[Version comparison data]
▬▬▬

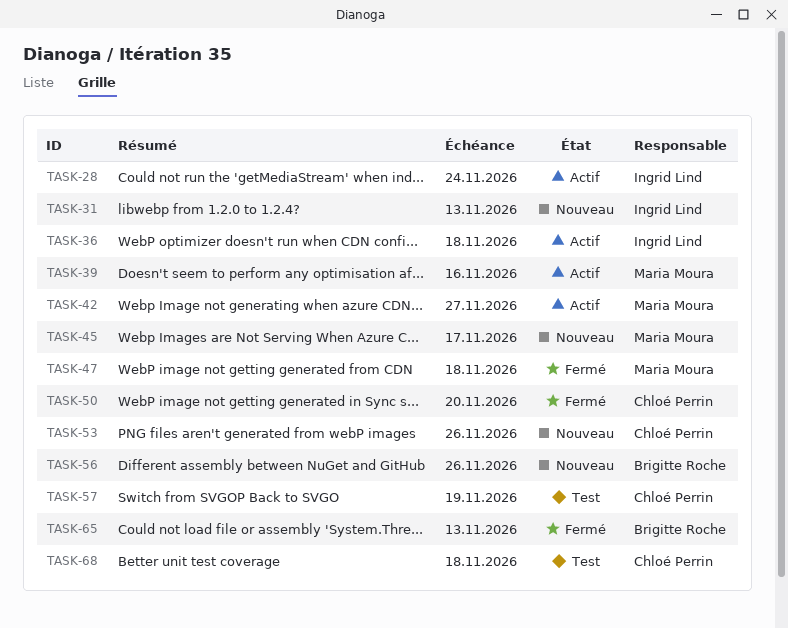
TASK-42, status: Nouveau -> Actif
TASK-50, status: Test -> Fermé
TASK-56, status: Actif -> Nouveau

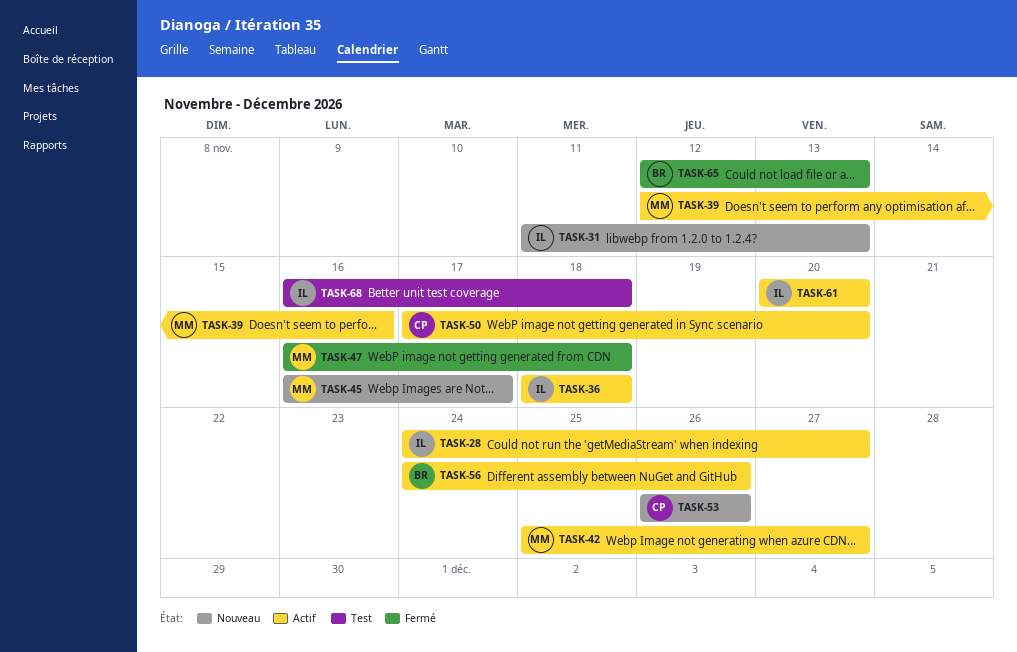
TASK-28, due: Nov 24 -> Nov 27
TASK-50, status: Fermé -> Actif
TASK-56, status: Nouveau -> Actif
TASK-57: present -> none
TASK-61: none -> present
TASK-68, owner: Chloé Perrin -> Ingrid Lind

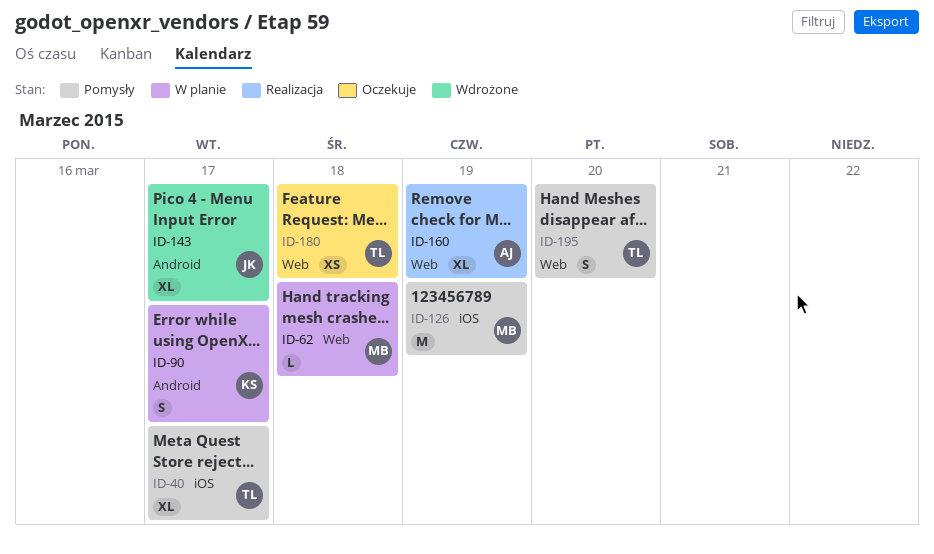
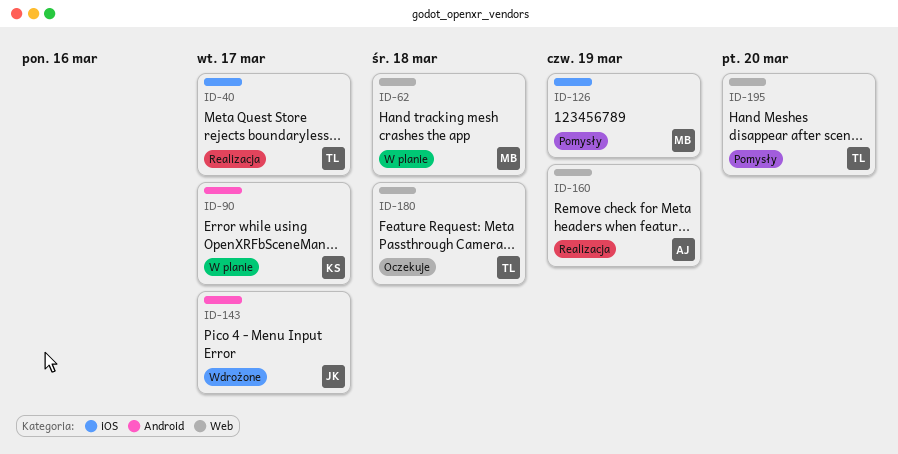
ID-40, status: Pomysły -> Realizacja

▬▬▬

Out of the entries, pull every line that mentions "TASK".

Result below>
TASK-42, status: Nouveau -> Actif
TASK-50, status: Test -> Fermé
TASK-56, status: Actif -> Nouveau
TASK-28, due: Nov 24 -> Nov 27
TASK-50, status: Fermé -> Actif
TASK-56, status: Nouveau -> Actif
TASK-57: present -> none
TASK-61: none -> present
TASK-68, owner: Chloé Perrin -> Ingrid Lind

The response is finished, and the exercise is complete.